• Your task:
Leaving out all pictures, transcribe exactly the lines between the line with "Wellbeing & parental" and the last line of the records below, both included.

[Screenshot and code edit data]

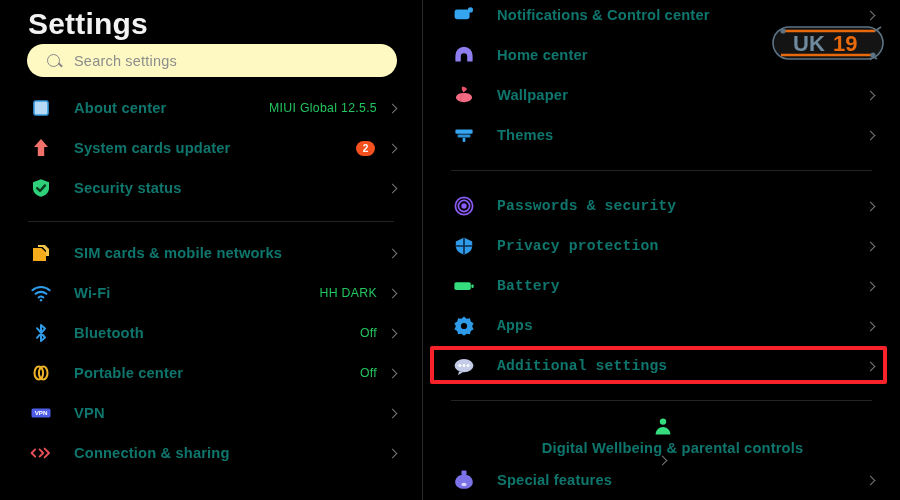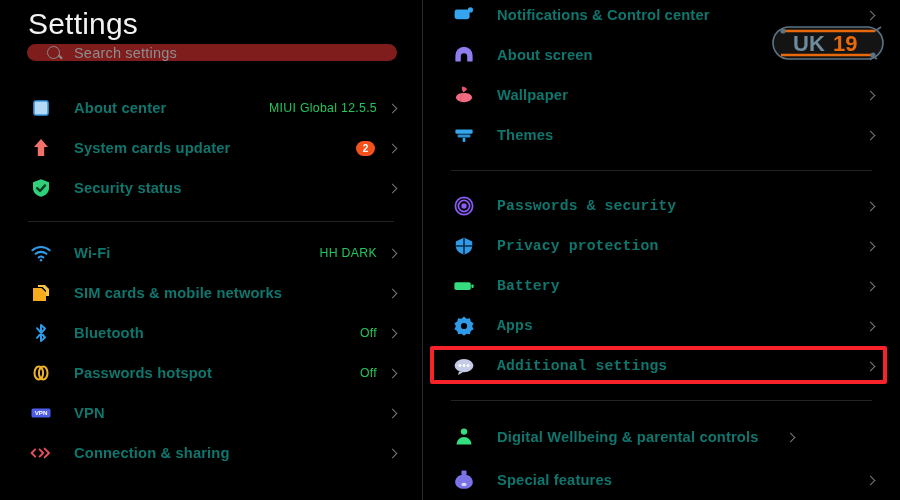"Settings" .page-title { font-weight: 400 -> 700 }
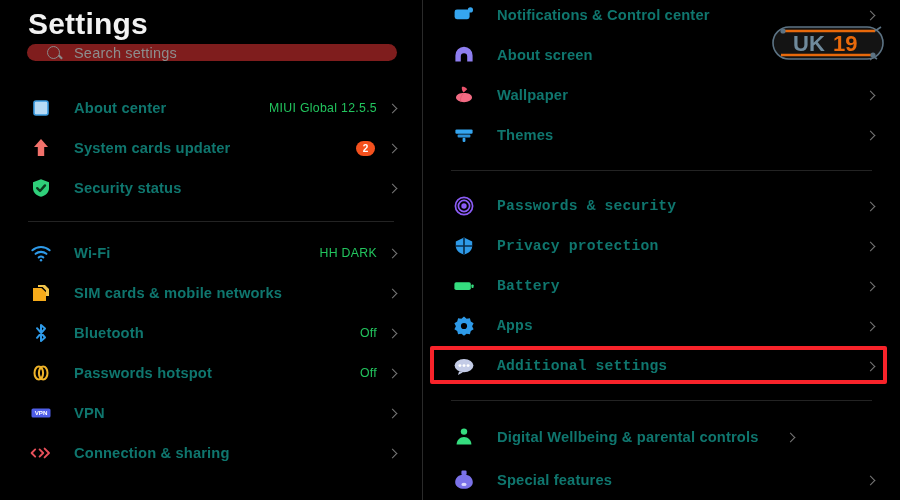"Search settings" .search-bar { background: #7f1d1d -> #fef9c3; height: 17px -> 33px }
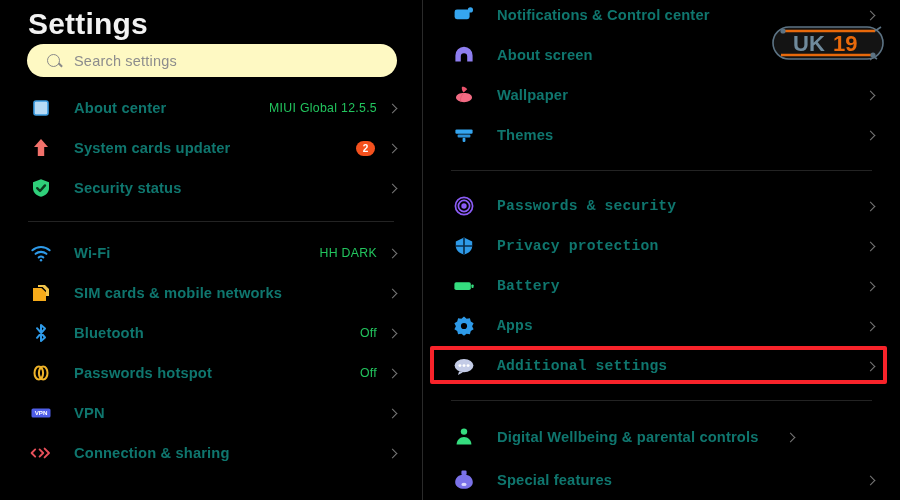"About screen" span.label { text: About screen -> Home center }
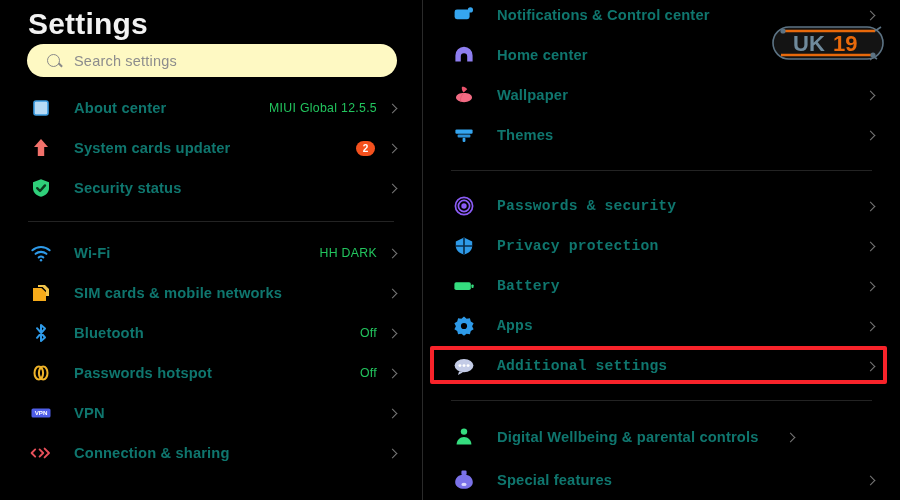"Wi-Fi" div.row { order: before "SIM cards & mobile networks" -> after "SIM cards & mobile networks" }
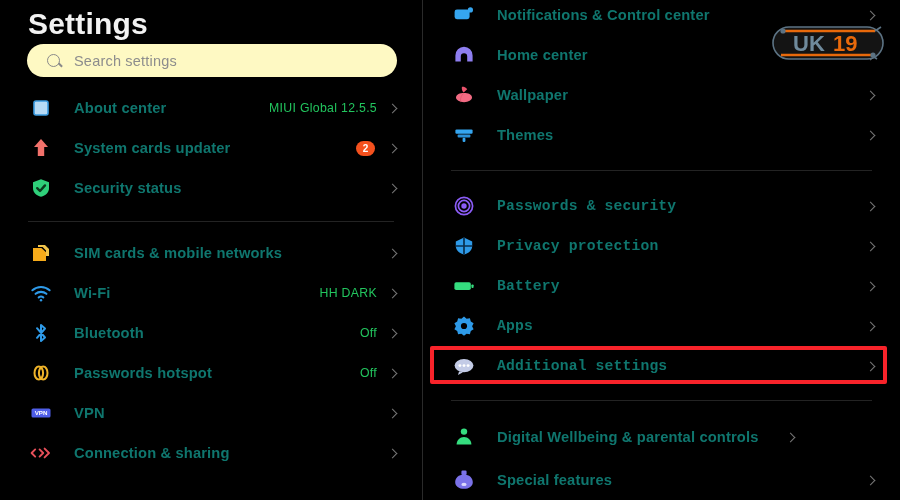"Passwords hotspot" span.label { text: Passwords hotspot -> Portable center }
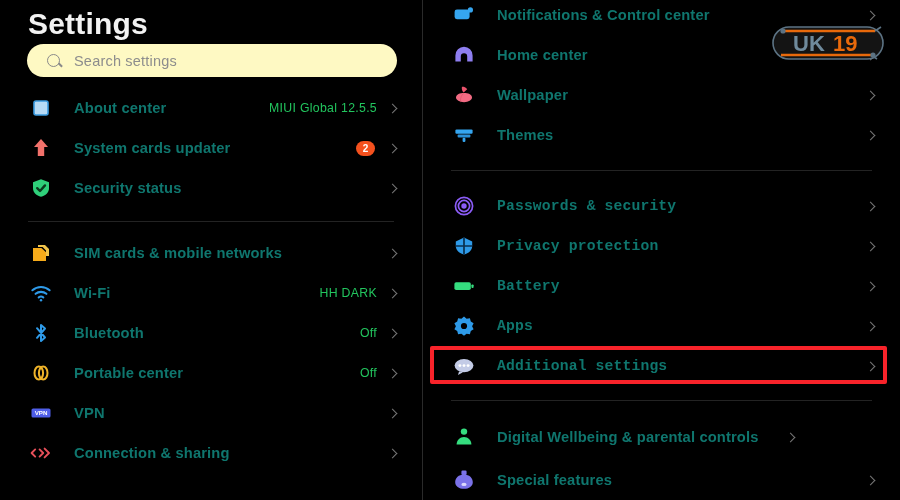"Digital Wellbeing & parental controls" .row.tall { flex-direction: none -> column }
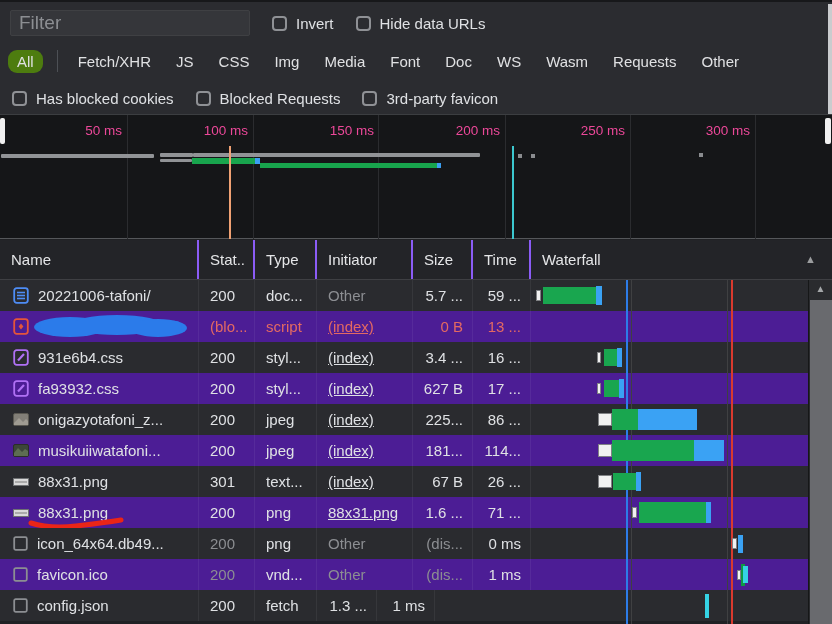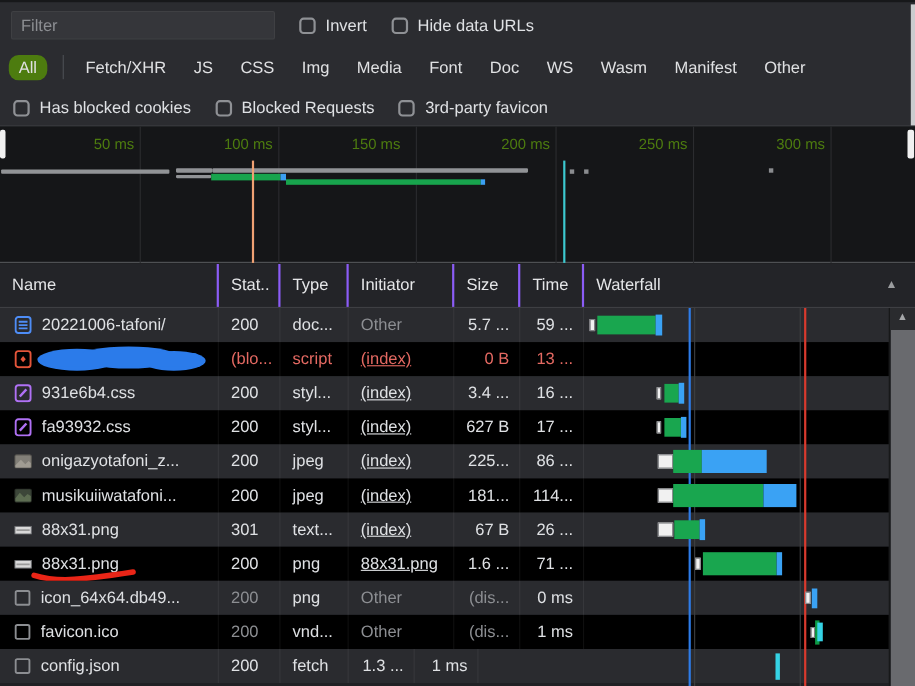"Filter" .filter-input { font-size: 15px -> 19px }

• Task answer:
"Digital Wellbeing & parental controls" .row.tall { flex-direction: none -> column }
"Filter" .filter-input { font-size: 15px -> 19px }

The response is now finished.